## Every nontrivial finitely generated group has maximal subgroups

This is an exercise using Zorn’s Lemma to prove that every nontrivial finitely generated group has maximal subgroups. Let $G$ be a finitely generated group, say $G = \langle g_1, g_2, \ldots g_n \rangle$, and let $\mathcal{S}$ be the set of all proper subgroups of $G$. $\mathcal{S}$ is partially ordered by $\subseteq$. Let $\mathcal{C} = \{ C_i \}_{i \in \mathbb{Z}}$ be an arbitrary chain in $\mathcal{S}$.

1. Prove that $H = \bigcup \mathcal{C}$ is a subgroup of $G$.
2. Prove that $H = \bigcup \mathcal{C}$ is a proper subgroup of $G$.
3. Apply Zorn’s Lemma to infer the existence of a maximal subgroup.

1. Let $x,y \in \mathcal{C}$. Now we have $x \in C_i$ and $y \in C_j$ for some $C_i$, $C_j$ in $\mathcal{C}$. Since $\mathcal{C}$ is a chain, either $C_i \subseteq C_j$ or $C_j \subseteq C_i$. Without loss of generality, suppose $C_j \subseteq C_i$. Then $xy^{-1} \in C_i$, so that $xy^{-1} \in \bigcup \mathcal{C}$. By the Subgroup Criterion, $\bigcup \mathcal{C}$ is a subgroup of $G$.
2. Suppose $\bigcup \mathcal{C} = G$. Then for each generator $g_i$, we have $g_i \in C_{k_i}$ for some integer $k_i$. Recall that every finite set of integers has a greatest element; say the greatest element of $\{ k_1, k_2, \ldots k_n \}$ is $m$. Then for all $i$, we have $g_i \in C_m$. But then $G \leq C_m$, so that $C_m$ is not proper.

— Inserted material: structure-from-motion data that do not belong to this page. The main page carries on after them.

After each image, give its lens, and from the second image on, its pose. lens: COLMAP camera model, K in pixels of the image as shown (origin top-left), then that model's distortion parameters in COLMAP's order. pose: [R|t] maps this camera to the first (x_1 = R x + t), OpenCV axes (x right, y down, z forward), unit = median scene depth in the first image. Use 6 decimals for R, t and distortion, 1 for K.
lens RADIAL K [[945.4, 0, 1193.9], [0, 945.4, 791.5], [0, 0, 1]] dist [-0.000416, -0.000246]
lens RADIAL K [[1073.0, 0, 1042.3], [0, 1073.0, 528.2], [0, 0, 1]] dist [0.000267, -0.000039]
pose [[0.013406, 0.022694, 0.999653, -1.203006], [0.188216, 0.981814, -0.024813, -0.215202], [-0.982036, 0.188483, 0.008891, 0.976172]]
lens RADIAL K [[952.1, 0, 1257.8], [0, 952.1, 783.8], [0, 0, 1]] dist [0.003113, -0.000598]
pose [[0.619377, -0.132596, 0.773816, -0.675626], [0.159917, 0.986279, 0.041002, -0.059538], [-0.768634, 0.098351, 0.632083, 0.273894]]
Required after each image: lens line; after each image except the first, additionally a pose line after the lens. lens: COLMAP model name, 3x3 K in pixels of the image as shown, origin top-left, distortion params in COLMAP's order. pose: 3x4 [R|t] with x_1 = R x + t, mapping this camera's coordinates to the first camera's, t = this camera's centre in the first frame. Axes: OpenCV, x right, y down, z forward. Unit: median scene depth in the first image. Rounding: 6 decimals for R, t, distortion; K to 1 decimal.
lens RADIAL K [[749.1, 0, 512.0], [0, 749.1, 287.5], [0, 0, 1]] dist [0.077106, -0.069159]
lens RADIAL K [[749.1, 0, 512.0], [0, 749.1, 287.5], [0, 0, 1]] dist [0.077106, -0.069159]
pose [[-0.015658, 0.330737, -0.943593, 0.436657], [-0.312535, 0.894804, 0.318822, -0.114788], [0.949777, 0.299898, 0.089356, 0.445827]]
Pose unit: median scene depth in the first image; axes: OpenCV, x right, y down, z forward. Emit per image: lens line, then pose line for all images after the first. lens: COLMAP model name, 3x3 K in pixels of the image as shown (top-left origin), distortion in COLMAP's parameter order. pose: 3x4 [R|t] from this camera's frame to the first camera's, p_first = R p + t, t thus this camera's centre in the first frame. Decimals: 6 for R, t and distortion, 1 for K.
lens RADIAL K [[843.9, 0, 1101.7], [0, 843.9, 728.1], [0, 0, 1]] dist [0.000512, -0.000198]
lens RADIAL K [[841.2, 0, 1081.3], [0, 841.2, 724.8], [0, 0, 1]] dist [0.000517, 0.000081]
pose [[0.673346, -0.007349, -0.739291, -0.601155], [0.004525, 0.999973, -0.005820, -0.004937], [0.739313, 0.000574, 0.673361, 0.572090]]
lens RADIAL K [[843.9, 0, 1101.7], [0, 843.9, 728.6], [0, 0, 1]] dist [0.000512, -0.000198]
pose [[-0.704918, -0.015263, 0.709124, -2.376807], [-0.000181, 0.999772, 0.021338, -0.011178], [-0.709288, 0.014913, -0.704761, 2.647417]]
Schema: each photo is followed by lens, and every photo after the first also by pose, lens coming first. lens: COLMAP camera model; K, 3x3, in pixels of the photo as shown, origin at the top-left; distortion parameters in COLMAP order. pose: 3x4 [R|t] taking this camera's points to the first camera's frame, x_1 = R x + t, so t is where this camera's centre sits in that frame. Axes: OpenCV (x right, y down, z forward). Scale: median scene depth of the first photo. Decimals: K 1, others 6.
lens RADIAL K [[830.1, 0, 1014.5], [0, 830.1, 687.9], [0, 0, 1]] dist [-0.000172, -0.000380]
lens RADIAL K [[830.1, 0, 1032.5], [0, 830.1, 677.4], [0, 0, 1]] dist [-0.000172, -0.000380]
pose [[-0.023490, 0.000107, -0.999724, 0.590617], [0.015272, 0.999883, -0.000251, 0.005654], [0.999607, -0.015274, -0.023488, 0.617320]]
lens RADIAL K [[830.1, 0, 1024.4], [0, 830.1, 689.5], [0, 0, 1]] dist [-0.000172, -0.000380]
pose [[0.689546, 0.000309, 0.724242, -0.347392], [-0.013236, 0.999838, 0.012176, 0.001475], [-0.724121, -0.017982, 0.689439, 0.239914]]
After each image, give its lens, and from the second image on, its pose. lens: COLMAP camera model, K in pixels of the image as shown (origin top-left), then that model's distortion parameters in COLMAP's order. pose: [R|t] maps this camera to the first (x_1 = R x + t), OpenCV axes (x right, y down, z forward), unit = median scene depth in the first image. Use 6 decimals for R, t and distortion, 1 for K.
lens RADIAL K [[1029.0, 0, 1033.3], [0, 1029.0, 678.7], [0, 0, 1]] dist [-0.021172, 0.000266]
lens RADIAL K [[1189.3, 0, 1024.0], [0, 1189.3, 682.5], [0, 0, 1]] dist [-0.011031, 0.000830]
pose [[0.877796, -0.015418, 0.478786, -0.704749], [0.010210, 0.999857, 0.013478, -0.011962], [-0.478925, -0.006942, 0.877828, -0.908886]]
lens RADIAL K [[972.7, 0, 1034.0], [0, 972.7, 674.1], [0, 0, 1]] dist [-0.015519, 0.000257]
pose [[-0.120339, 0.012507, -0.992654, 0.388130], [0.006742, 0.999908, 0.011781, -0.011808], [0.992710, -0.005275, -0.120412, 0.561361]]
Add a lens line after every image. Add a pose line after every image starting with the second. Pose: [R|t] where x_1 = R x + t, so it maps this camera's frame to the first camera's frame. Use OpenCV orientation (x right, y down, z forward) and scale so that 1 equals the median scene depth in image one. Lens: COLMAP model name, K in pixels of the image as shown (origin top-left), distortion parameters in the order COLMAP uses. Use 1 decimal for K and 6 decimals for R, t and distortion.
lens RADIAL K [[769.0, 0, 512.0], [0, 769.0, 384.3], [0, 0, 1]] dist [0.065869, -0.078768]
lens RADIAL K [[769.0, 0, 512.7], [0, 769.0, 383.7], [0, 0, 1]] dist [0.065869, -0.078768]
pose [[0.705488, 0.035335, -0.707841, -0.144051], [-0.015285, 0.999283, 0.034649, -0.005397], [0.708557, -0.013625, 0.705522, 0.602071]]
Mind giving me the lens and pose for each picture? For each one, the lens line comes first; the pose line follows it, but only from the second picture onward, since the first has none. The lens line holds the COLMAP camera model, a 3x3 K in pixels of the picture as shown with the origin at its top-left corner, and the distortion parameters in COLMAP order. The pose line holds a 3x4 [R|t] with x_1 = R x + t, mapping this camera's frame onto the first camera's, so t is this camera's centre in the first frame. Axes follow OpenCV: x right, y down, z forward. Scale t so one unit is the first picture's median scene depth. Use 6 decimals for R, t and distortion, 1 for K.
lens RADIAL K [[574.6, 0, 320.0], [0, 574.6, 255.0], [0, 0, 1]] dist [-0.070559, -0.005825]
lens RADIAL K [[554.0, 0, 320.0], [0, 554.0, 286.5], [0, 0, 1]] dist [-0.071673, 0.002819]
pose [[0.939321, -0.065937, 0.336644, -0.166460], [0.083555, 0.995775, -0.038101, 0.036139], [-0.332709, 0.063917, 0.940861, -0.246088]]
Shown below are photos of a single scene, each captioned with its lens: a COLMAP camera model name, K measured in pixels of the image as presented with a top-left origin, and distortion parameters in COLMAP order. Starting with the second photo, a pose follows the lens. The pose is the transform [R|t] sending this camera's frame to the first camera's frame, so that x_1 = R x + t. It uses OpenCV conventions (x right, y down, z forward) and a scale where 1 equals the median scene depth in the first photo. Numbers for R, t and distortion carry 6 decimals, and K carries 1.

This is a contradiction, so $\bigcup \mathcal{C}$ is a proper subgroup of $G$.
3. By the previous two parts, every chain in $\mathcal{S}$ has an upper bound in $\mathcal{S}$. By Zorn’s Lemma, $\mathcal{S}$ has a maximal element which is by definition a maximal subgroup of $G$.